Fel d 2, a protein found in dander, blood, and urine, can trigger what’s called pork-cat syndrome. People sensitized to Fel d 2 sometimes react to eating pork because the protein closely resembles pork serum albumin. It’s uncommon, but if you’ve noticed digestive or allergic symptoms after eating pork alongside a cat allergy, this cross-reactivity could be the reason.

Why Some Cats Seem Worse Than Others

Intact male cats produce significantly more Fel d 1 than females. In one study measuring the protein directly from skin, males produced roughly twice the amount that females did (69.4 vs. 28.9 units per milliliter across multiple body sites). This production is hormonally driven: castration substantially reduces Fel d 1 levels within a month, while testosterone injections increase it. So a neutered male cat will generally provoke fewer symptoms than an unneutered one, and female cats tend to be the mildest of all.

Breeds marketed as “hypoallergenic,” including Siberians, Balinese, Devon Rex, Sphynx, and Bengals, have a reputation for producing less Fel d 1, but this claim is disputed. No naturally occurring breed has been proven to produce zero or near-zero levels of the protein. Individual variation within a breed can be as large as the differences between breeds, meaning one Siberian might trigger severe symptoms while another is tolerable. If you’re considering getting a cat, spending extended time with the specific animal before committing is far more useful than choosing a breed label.
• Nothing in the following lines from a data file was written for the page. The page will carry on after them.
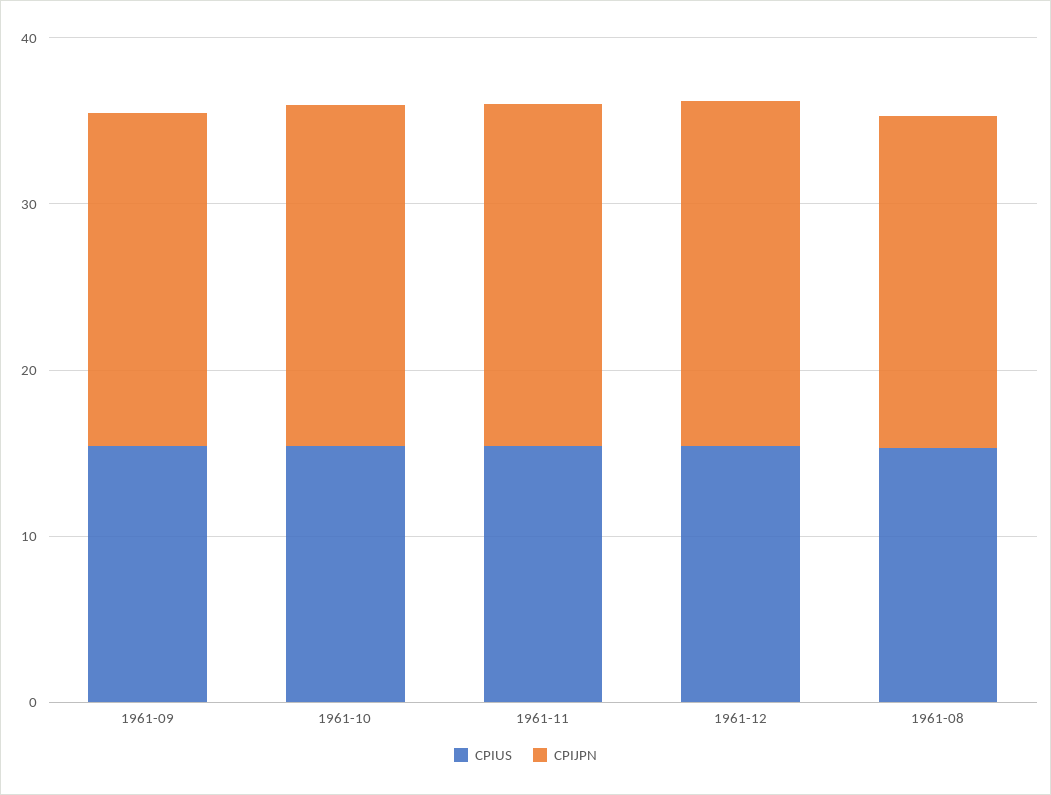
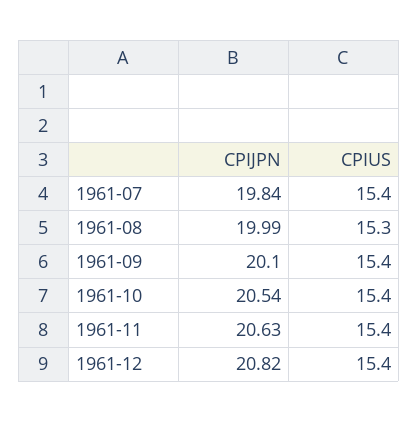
  {
    "CPIUS": {
      "1961-09": 15.4,
      "1961-10": 15.4,
      "1961-11": 15.4,
      "1961-12": 15.4,
-     "1961-08": 15.3
+     "1961-08": 15.3,
+     "1961-07": 15.4
    },
    "CPIJPN": {
      "1961-09": 20.1,
      "1961-10": 20.54,
      "1961-11": 20.63,
      "1961-12": 20.82,
-     "1961-08": 19.99
+     "1961-08": 19.99,
+     "1961-07": 19.84
    }
  }

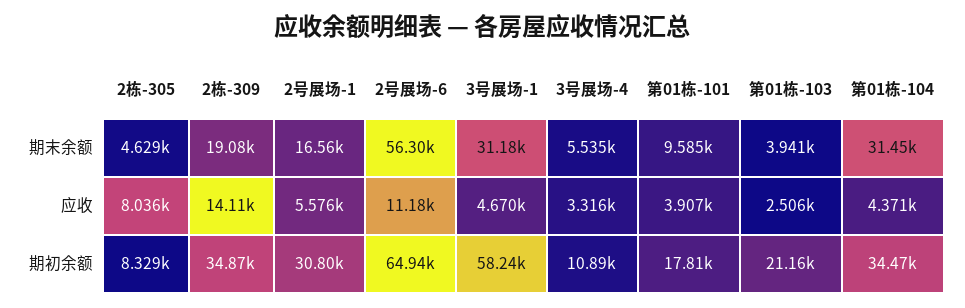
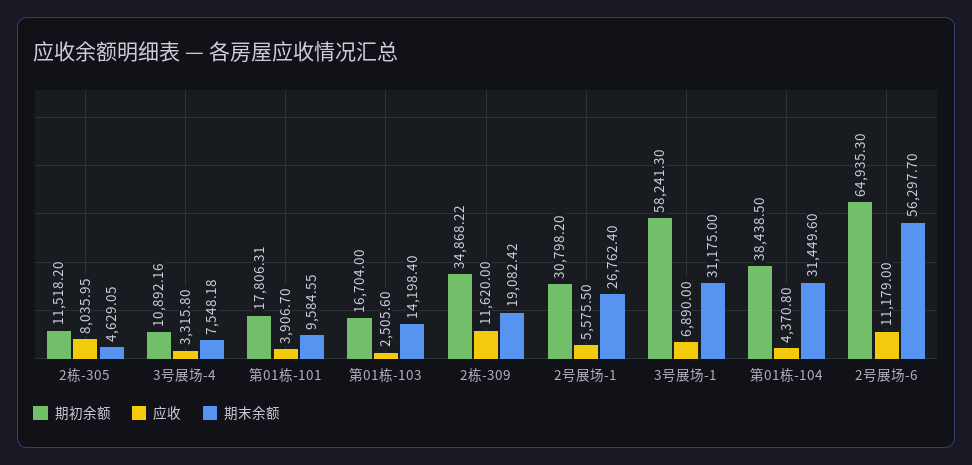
  {
    "期末余额": {
      "2栋-305": 4629.05,
      "2栋-309": 19082.42,
-     "2号展场-1": 16560,
+     "2号展场-1": 26762.4,
      "2号展场-6": 56297.7,
      "3号展场-1": 31175,
-     "3号展场-4": 5535,
+     "3号展场-4": 7548.18,
      "第01栋-101": 9584.55,
-     "第01栋-103": 3941,
+     "第01栋-103": 14198.4,
      "第01栋-104": 31449.6
    },
    "应收": {
      "2栋-305": 8035.95,
-     "2栋-309": 14110,
+     "2栋-309": 11620,
      "2号展场-1": 5575.5,
      "2号展场-6": 11179,
-     "3号展场-1": 4670,
+     "3号展场-1": 6890,
      "3号展场-4": 3315.8,
      "第01栋-101": 3906.7,
      "第01栋-103": 2505.6,
      "第01栋-104": 4370.8
    },
    "期初余额": {
-     "2栋-305": 8329,
+     "2栋-305": 11518.2,
      "2栋-309": 34868.22,
      "2号展场-1": 30798.2,
      "2号展场-6": 64935.3,
      "3号展场-1": 58241.3,
      "3号展场-4": 10892.16,
      "第01栋-101": 17806.31,
-     "第01栋-103": 21160,
+     "第01栋-103": 16704,
-     "第01栋-104": 34470
+     "第01栋-104": 38438.5
    }
  }

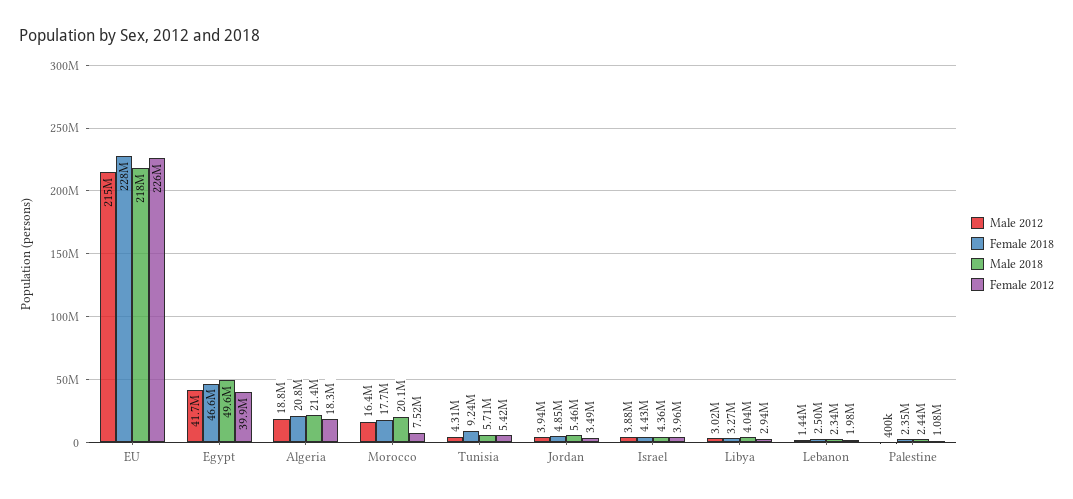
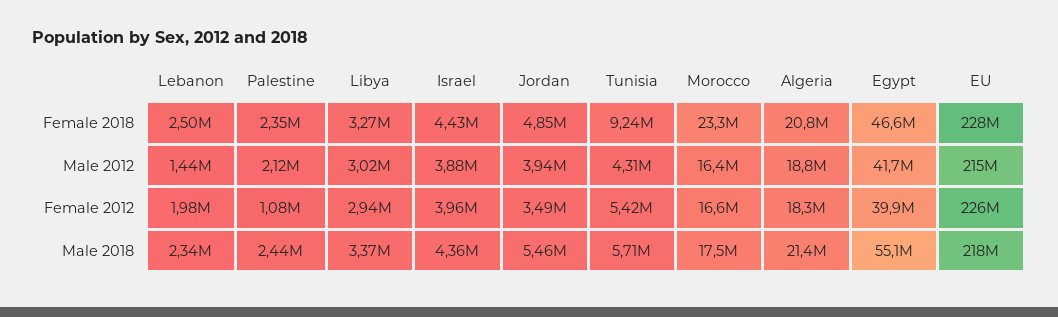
  {
    "Male 2012": {
      "EU": 215000000,
      "Egypt": 41700000,
      "Algeria": 18800000,
      "Morocco": 16400000,
      "Tunisia": 4310000,
      "Jordan": 3940000,
      "Israel": 3880000,
      "Libya": 3020000,
      "Lebanon": 1440000,
-     "Palestine": 400000
+     "Palestine": 2120000
    },
    "Female 2018": {
      "EU": 228000000,
      "Egypt": 46600000,
      "Algeria": 20800000,
-     "Morocco": 17700000,
+     "Morocco": 23300000,
      "Tunisia": 9240000,
      "Jordan": 4850000,
      "Israel": 4430000,
      "Libya": 3270000,
      "Lebanon": 2500000,
      "Palestine": 2350000
    },
    "Male 2018": {
      "EU": 218000000,
-     "Egypt": 49600000,
+     "Egypt": 55100000,
      "Algeria": 21400000,
-     "Morocco": 20100000,
+     "Morocco": 17500000,
      "Tunisia": 5710000,
      "Jordan": 5460000,
      "Israel": 4360000,
-     "Libya": 4040000,
+     "Libya": 3370000,
      "Lebanon": 2340000,
      "Palestine": 2440000
    },
    "Female 2012": {
      "EU": 226000000,
      "Egypt": 39900000,
      "Algeria": 18300000,
-     "Morocco": 7520000,
+     "Morocco": 16600000,
      "Tunisia": 5420000,
      "Jordan": 3490000,
      "Israel": 3960000,
      "Libya": 2940000,
      "Lebanon": 1980000,
      "Palestine": 1080000
    }
  }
How Cat Allergies Are Confirmed

If you sneeze every time you visit a friend with cats, the cause might seem obvious. But because cat allergen is so widespread in indoor environments, pinning down exactly what’s triggering chronic nasal or respiratory symptoms often requires testing. The standard approach is a skin prick test, where a tiny amount of cat allergen extract is placed on your forearm or back and the skin is pricked. A raised bump (wheal) of 3 mm or larger indicates sensitization, though research suggests a wheal of 5.5 mm or larger is a stronger predictor of actual allergic symptoms, with about 73% sensitivity.

Blood tests measuring cat-specific IgE levels are an alternative, particularly useful for people who can’t stop antihistamines long enough for a skin test or who have severe skin conditions. Neither test is perfect on its own. Sensitization (having IgE antibodies) doesn’t always mean you’ll have symptoms, so doctors interpret results alongside your history of reactions.
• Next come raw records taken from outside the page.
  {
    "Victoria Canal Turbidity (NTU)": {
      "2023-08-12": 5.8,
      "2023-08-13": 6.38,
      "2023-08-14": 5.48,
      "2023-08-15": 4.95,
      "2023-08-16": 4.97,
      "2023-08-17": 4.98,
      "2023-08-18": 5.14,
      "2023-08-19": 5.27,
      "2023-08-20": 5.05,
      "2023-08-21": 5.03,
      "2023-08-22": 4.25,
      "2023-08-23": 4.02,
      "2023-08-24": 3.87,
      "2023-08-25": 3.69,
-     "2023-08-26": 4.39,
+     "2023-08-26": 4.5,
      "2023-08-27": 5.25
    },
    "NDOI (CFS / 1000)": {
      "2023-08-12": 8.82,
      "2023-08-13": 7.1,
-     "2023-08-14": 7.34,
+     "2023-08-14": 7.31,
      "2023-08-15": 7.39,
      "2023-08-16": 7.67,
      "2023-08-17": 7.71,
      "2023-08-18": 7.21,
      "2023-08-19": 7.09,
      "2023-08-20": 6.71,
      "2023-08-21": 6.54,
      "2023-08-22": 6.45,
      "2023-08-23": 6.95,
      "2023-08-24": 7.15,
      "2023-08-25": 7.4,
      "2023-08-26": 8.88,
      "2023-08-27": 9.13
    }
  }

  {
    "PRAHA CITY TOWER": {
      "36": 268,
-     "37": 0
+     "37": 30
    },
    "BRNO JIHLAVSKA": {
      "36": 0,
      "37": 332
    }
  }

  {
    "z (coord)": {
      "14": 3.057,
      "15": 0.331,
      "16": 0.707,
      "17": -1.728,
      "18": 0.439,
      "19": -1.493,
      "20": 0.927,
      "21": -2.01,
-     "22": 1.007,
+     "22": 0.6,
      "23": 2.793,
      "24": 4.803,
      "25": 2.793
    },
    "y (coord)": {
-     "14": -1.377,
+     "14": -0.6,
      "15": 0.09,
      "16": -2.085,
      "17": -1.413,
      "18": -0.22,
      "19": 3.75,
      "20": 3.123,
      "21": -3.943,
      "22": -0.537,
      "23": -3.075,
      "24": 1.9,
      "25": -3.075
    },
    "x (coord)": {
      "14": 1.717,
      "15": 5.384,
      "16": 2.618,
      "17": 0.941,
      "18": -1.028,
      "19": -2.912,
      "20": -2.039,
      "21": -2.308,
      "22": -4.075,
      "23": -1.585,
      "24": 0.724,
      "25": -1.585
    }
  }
Reducing Allergen Exposure

Because Fel d 1 is airborne and sticky, simply keeping a cat out of your bedroom is helpful but won’t eliminate exposure. The protein accumulates in carpets, upholstered furniture, and mattresses over time. HEPA air purifiers can capture the smaller particles that stay suspended. Washing bedding frequently and replacing carpet with hard flooring makes a measurable difference because it removes the reservoir where allergen collects between cleanings.
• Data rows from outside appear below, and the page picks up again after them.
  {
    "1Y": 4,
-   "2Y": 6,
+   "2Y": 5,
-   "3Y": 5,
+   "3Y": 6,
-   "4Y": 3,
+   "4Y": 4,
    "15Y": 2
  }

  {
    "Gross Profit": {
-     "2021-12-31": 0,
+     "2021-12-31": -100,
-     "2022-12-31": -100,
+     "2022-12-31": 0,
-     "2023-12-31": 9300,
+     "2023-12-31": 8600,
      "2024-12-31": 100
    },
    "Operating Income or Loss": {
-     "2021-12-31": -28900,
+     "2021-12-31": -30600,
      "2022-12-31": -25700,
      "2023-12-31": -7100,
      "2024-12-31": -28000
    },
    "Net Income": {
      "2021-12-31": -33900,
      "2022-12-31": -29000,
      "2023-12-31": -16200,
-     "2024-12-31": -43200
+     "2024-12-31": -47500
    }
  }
Bathing a cat reduces Fel d 1 on its fur temporarily, but levels recover to nearly full within a week. A regular male cat in one study returned to 96% of its pre-wash allergen level in just seven days. So unless you’re bathing the cat weekly, the benefit fades quickly.

A newer approach targets the allergen at its source. Specialty cat foods now incorporate egg-derived antibodies (IgY) that bind to Fel d 1 in the cat’s mouth, blocking the protein’s ability to trigger a human immune response. When a cat eats the food, these antibodies coat the Fel d 1 in saliva before it ever reaches the fur. Studies have shown this reduces the amount of active allergen in saliva, which means less is spread to dander during grooming. It doesn’t eliminate the allergen entirely, but for people with mild to moderate symptoms, it can lower the overall allergen burden in the home enough to make a noticeable difference.